-- DATA SECTION follows --

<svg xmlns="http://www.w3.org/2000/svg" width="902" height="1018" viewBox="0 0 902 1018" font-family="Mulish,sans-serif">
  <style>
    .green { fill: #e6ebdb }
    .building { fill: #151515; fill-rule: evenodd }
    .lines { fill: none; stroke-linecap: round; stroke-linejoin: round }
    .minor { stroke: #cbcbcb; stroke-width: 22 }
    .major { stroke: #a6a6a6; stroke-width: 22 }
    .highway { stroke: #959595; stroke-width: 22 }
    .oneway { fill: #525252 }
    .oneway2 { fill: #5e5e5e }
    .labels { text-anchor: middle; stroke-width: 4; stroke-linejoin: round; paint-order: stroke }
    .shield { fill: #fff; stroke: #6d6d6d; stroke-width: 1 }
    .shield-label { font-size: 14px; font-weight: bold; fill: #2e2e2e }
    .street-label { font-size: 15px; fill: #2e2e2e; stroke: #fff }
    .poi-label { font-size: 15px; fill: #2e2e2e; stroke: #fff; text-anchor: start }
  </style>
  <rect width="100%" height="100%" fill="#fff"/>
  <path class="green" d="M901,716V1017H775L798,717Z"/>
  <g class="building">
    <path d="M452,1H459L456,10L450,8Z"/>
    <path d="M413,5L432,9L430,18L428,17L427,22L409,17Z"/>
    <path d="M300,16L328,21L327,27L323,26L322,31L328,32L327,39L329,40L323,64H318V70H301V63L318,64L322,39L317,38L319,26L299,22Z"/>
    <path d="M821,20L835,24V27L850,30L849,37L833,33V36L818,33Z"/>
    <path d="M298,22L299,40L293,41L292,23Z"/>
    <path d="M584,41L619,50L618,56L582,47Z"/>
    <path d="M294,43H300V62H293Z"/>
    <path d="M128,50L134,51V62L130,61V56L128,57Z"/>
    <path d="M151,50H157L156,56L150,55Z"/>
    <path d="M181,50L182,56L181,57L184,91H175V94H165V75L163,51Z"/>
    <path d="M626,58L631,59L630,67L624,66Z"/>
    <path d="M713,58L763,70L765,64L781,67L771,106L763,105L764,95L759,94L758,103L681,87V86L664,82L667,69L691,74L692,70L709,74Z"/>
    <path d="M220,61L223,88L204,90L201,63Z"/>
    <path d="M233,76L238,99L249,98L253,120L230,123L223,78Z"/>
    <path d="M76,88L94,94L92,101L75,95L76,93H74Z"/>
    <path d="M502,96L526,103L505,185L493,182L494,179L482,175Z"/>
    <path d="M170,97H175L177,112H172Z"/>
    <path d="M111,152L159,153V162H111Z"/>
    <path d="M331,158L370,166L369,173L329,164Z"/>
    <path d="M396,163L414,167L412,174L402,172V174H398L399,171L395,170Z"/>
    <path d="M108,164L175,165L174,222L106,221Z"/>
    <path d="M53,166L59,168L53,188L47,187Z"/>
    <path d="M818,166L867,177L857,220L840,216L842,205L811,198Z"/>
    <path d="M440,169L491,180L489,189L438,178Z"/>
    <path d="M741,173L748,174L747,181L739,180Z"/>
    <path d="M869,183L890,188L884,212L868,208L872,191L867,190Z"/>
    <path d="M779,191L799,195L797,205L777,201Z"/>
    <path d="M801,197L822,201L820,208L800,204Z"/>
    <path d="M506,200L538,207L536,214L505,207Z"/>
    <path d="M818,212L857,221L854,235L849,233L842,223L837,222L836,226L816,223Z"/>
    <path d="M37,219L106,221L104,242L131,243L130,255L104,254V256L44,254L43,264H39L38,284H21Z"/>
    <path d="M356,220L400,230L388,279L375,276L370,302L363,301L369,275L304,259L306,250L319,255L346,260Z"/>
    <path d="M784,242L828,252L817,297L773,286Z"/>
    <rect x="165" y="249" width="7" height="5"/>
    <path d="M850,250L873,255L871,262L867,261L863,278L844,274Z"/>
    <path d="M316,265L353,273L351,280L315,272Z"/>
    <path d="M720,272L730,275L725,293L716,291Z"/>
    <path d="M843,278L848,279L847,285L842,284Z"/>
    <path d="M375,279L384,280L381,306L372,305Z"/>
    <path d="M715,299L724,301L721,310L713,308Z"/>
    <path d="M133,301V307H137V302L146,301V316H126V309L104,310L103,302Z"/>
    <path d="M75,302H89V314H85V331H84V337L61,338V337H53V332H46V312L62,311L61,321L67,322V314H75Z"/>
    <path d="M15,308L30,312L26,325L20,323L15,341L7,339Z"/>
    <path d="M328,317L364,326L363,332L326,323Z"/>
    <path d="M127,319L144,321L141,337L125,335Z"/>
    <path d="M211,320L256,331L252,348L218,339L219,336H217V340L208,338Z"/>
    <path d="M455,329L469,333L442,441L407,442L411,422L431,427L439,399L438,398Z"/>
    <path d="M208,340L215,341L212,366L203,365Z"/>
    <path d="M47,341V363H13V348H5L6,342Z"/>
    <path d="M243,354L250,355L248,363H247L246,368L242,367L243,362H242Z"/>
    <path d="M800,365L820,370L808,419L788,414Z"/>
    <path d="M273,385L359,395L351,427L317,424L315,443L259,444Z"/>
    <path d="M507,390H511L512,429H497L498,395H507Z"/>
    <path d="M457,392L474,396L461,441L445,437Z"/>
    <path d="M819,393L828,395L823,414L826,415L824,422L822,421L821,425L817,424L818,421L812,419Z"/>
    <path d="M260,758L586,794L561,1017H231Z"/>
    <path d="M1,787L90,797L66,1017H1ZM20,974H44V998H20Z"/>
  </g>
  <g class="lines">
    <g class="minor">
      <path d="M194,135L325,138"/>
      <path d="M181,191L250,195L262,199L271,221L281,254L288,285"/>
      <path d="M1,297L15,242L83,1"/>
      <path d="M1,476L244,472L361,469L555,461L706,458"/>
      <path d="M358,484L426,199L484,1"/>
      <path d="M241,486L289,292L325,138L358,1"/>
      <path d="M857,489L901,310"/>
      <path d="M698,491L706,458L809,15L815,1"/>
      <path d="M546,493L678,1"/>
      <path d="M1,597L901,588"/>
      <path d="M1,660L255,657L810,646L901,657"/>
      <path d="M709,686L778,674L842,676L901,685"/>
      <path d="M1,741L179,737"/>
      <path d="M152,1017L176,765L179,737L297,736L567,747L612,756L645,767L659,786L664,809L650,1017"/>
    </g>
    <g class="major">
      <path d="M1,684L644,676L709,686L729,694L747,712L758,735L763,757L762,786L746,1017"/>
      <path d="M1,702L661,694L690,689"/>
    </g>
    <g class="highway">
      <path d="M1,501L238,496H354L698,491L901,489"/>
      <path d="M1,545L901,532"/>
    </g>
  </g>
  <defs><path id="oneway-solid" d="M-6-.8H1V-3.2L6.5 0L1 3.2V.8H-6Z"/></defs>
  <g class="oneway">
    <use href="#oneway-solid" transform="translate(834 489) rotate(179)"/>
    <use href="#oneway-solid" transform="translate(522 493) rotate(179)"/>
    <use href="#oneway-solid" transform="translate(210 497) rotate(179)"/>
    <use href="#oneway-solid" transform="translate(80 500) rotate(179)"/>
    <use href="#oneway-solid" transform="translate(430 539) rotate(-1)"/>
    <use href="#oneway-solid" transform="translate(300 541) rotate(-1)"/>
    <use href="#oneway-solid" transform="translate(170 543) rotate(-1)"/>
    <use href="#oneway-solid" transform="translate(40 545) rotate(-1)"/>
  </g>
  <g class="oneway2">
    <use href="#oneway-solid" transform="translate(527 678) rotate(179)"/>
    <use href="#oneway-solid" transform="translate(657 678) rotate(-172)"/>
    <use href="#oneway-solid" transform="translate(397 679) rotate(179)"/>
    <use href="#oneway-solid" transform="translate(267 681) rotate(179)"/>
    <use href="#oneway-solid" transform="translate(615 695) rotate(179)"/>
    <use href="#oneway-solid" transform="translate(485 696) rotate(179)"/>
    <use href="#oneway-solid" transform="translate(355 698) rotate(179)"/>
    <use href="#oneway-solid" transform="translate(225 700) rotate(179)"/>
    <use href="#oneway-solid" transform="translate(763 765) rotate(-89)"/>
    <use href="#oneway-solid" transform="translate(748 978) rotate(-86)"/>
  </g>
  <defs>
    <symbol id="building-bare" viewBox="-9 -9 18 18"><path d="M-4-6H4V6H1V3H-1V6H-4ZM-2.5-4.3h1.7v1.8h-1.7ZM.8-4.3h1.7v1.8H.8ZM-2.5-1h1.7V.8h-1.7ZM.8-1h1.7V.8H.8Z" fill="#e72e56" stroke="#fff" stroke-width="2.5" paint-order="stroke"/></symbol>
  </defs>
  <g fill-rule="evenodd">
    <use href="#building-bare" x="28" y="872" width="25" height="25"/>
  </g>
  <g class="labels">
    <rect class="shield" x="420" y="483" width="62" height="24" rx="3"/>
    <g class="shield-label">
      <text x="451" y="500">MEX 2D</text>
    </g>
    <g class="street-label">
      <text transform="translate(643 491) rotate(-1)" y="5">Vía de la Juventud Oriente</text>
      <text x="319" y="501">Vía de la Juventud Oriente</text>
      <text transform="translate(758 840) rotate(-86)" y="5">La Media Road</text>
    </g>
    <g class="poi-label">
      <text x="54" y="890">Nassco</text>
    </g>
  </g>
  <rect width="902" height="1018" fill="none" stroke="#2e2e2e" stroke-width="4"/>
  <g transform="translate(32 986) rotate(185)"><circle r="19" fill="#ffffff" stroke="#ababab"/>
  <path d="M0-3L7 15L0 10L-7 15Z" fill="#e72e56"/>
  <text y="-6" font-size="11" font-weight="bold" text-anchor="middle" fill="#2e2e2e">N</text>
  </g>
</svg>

-- DATA SECTION concluded --

WORK TO BE COMPLETED: Filter the listing for the word "lines" and copy each line that has it.

YOUR RESPONSE:
    .lines { fill: none; stroke-linecap: round; stroke-linejoin: round }
  <g class="lines">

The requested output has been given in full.